The state-of-the-art method is based on the Quantum Multiple-valued Decision Diagrams (QMDDs). The data structure consists of decision nodes with multi-valued branching for matrix representation and edges weighted with complex numbers for unitary operator and state vector representation and manipulation. In contrast, we rely on BDD to represent and evolve quantum states. Moreover, unlike prior work with precision loss representing complex numbers, our method employs the algebraic representation for an accurate representation of a complex number \(α=\frac{1}{\sqrt{2}^k}(aω^3+bω^2+cω+d)\), with integers a,b,c,d and \(ω=e^\frac{iπ}{4}\), under the considered set of unitary operators general enough to achieve universal quantum computation. To the best of our knowledge, our method is the first work that utilizes the accurate representation for quantum circuit simulation. Besides the accuracy enhancement, to extend the capacity of quantum circuit simulation, we devise 1) a bit-slicing technique that represents a (\(2^n×1\)) integer vector bit by bit, for each bit corresponding to an \(n\)-variable BDD, as shown in the Figure 2 below, where an integer is encoded in r bits, and 2) an implicit method that replaces matrix-vector multiplication with a set of pre-characterized Boolean formulas of the unitary operators for BDD manipulation.

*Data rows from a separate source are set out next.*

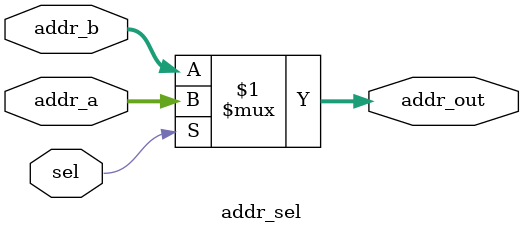
<source format=sv>
`timescale 1ns / 1ps


module addr_sel(
    input sel,
    input [17:0] addr_a, addr_b,
    
    output reg [17:0] addr_out
    );
    
    assign addr_out = sel ? addr_a : addr_b;
endmodule

</source>
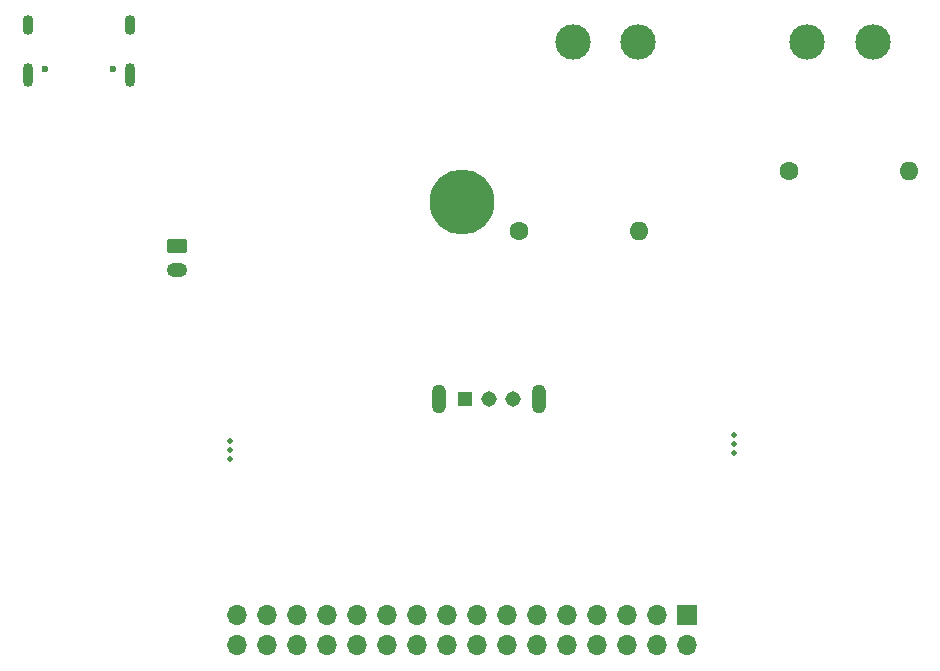
<source format=gbr>
%TF.GenerationSoftware,KiCad,Pcbnew,9.0.0*%
%TF.CreationDate,2025-03-28T11:23:17+02:00*%
%TF.ProjectId,PCBDesign1,50434244-6573-4696-976e-312e6b696361,rev?*%
%TF.SameCoordinates,Original*%
%TF.FileFunction,Soldermask,Bot*%
%TF.FilePolarity,Negative*%
%FSLAX46Y46*%
G04 Gerber Fmt 4.6, Leading zero omitted, Abs format (unit mm)*
G04 Created by KiCad (PCBNEW 9.0.0) date 2025-03-28 11:23:17*
%MOMM*%
%LPD*%
G01*
G04 APERTURE LIST*
G04 Aperture macros list*
%AMRoundRect*
0 Rectangle with rounded corners*
0 $1 Rounding radius*
0 $2 $3 $4 $5 $6 $7 $8 $9 X,Y pos of 4 corners*
0 Add a 4 corners polygon primitive as box body*
4,1,4,$2,$3,$4,$5,$6,$7,$8,$9,$2,$3,0*
0 Add four circle primitives for the rounded corners*
1,1,$1+$1,$2,$3*
1,1,$1+$1,$4,$5*
1,1,$1+$1,$6,$7*
1,1,$1+$1,$8,$9*
0 Add four rect primitives between the rounded corners*
20,1,$1+$1,$2,$3,$4,$5,0*
20,1,$1+$1,$4,$5,$6,$7,0*
20,1,$1+$1,$6,$7,$8,$9,0*
20,1,$1+$1,$8,$9,$2,$3,0*%
G04 Aperture macros list end*
%ADD10R,1.700000X1.700000*%
%ADD11O,1.700000X1.700000*%
%ADD12C,0.499999*%
%ADD13C,1.600000*%
%ADD14O,1.600000X1.600000*%
%ADD15RoundRect,0.250000X-0.625000X0.350000X-0.625000X-0.350000X0.625000X-0.350000X0.625000X0.350000X0*%
%ADD16O,1.750000X1.200000*%
%ADD17C,3.000000*%
%ADD18O,3.000000X3.000000*%
%ADD19C,3.600000*%
%ADD20C,5.500000*%
%ADD21R,1.308000X1.308000*%
%ADD22C,1.308000*%
%ADD23O,1.230000X2.460000*%
%ADD24C,0.600000*%
%ADD25O,0.900000X2.000000*%
%ADD26O,0.900000X1.700000*%
G04 APERTURE END LIST*
D10*
%TO.C,J2*%
X152400000Y-137160000D03*
D11*
X152400000Y-139700000D03*
X149860000Y-137160000D03*
X149860000Y-139700000D03*
X147320000Y-137160000D03*
X147320000Y-139700000D03*
X144780000Y-137160000D03*
X144780000Y-139700000D03*
X142240000Y-137160000D03*
X142240000Y-139700000D03*
X139700000Y-137160000D03*
X139700000Y-139700000D03*
X137160000Y-137160000D03*
X137160000Y-139700000D03*
X134620000Y-137160000D03*
X134620000Y-139700000D03*
X132080000Y-137160000D03*
X132080000Y-139700000D03*
X129540000Y-137160000D03*
X129540000Y-139700000D03*
X127000000Y-137160000D03*
X127000000Y-139700000D03*
X124460000Y-137160000D03*
X124460000Y-139700000D03*
X121920000Y-137160000D03*
X121920000Y-139700000D03*
X119380000Y-137160000D03*
X119380000Y-139700000D03*
X116840000Y-137160000D03*
X116840000Y-139700000D03*
X114300000Y-137160000D03*
X114300000Y-139700000D03*
%TD*%
D12*
%TO.C,U5*%
X113725998Y-122459999D03*
X113725998Y-123210000D03*
X113725998Y-123960001D03*
%TD*%
D13*
%TO.C,L1*%
X138176000Y-104648000D03*
D14*
X148336000Y-104648000D03*
%TD*%
D15*
%TO.C,J3*%
X109220000Y-105950000D03*
D16*
X109220000Y-107950000D03*
%TD*%
D12*
%TO.C,U6*%
X156398004Y-123436001D03*
X156398004Y-122686000D03*
X156398004Y-121935999D03*
%TD*%
D17*
%TO.C,R15*%
X142748000Y-88646000D03*
D18*
X148298000Y-88646000D03*
X162598000Y-88646000D03*
X168148000Y-88646000D03*
%TD*%
D19*
%TO.C,H2*%
X133350000Y-102235000D03*
D20*
X133350000Y-102235000D03*
%TD*%
D21*
%TO.C,S1*%
X133668000Y-118872000D03*
D22*
X135668000Y-118872000D03*
X137668000Y-118872000D03*
D23*
X131468000Y-118872000D03*
X139868000Y-118872000D03*
%TD*%
D24*
%TO.C,J4*%
X103824000Y-90932000D03*
X98044000Y-90932000D03*
D25*
X105259000Y-91422000D03*
X96609000Y-91422000D03*
D26*
X105259000Y-87252000D03*
X96609000Y-87252000D03*
%TD*%
D13*
%TO.C,L2*%
X161036000Y-99568000D03*
D14*
X171196000Y-99568000D03*
%TD*%
M02*

</source>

Figure 2. A bit-slicing technique
The proposed methods were implemented in the C++ language, and the simulator named SliQSim (available at https://github.com/NTU-ALComLab/SliQSim) was developed. Experimental results demonstrate the accuracy and scalability advantages of SliQSim compared to the state-of-the-art over a number of different benchmarks. Notably, for certain benchmark families, our method can simulate circuits up to tens of thousands of qubits beyond the capacity of other existing simulators. The detailed experimental results can be found in the reference below. For future work, we plan to extend our methods to quantum circuit equivalence checking, which is crucial to the quantum system design flow in order to check the equivalence between two circuits at the same or different abstraction levels. Also, we seek potential applications of SliQSim, e.g., quantum volume calculation, etc.
Reference: Yuan-Hung Tsai, Jie-Hong Roland Jiang, and Chiao-Shan Jhang. Bit-Slicing the Hilbert Space: Scaling Up Accurate Quantum Circuit Simulation. In Proceedings of the 58th ACM/IEEE Design Automation Conference (DAC), pp. 439-444, 2021.